Search code examples
tensorflowimagenettensorflow-model-garden

How to prepare imagenet dataset to run resnet50 (from official Tensorflow Model Garden) training


I'd like to train a resnet50 model on imagenet2012 dataset on my local GPU server, following exactly this Tensorflow official page: https://github.com/tensorflow/models/tree/master/official/vision/image_classification#imagenet-preparation However, I don't know how to prepare the imagenet2012 training and validation dataset exactly such that I can start the training like this:

python3 classifier_trainer.py \
  --mode=train_and_eval \
  --model_type=resnet \
  --dataset=imagenet \
  --model_dir=$MODEL_DIR \
  --data_dir=$DATA_DIR ??? \ # ----------> HOW TO CONFIG THIS DIR IF I HAVE DOWNLOADED THE DATA??
  --config_file=configs/examples/resnet/imagenet/gpu.yaml \
  --params_override='runtime.num_gpus=$NUM_GPUS'

Specifically, I have downloaded the dataset as two tar files:ILSVRC2012_img_train.tar,ILSVRC2012_img_val.tar to \myPath directory, following the instruction:https://github.com/tensorflow/datasets/blob/master/docs/catalog/imagenet2012.md#imagenet2012 Could anyone tell me the exact steps to prepare the dataset and setup the configurations (either via command line arguments or setting in configs/examples/resnet/imagenet/gpu.yaml ).
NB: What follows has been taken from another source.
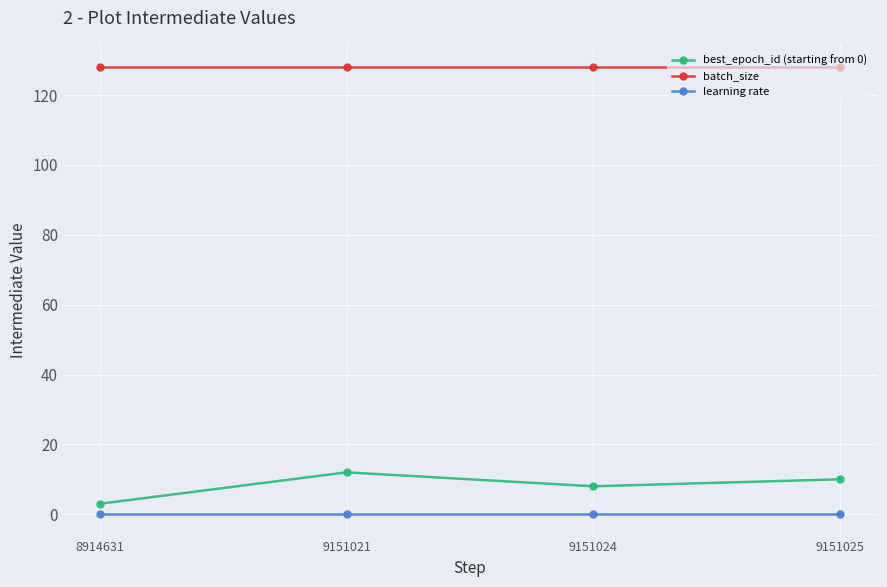

True or false: best_epoch_id (starting from 0) and learning rate cross at least once.

False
PS1, I notice there are two types of dataset that can be used by the training script: 1) using TFDS 2) using TFRecords. I have created the TFRecords dataset using the shell script on the bottom of the page, but still don't know how to setup the configuration. It seems TFDS is recommended by TF, but I am ok with TFRecords format as long as I can run the training successfully. Currently, I already have training and validation TFRecords files in the following form:

${DATA_DIR}/train/train-00000-of-01024
${DATA_DIR}/train/train-00001-of-01024
 ...
${DATA_DIR}/train/train-01023-of-01024

${DATA_DIR}/validation/validation-00000-of-00128
S{DATA_DIR}/validation/validation-00001-of-00128
 ...
${DATA_DIR}/validation/validation-00127-of-00128

PS2: Hope the TF community can provide a clear step by step guide of preparing imagenet dataset for a beginner like me. It will be appreciated!


Solution

  • Were you able to get the output of for:

    python imagenet_to_gcs.py \
      --raw_data_dir=$IMAGENET_HOME \
      --local_scratch_dir=$IMAGENET_HOME/tf_records \
      --nogcs_upload
    

    in the following format?

    ${DATA_DIR}/train-00000-of-01024
    ${DATA_DIR}/train-00001-of-01024
     ...
    ${DATA_DIR}/train-01023-of-01024
    
    ${DATA_DIR}/validation-00000-of-00128
    S{DATA_DIR}/validation-00001-of-00128
     ...
    ${DATA_DIR}/validation-00127-of-00128
    

    I have read a lot of articles performing the task you wish to accomplish and they have followed similar steps as you did but I could not find what got you stuck. If there is any other information you could provide like the error you are getting or something, maybe I could better understand the issue?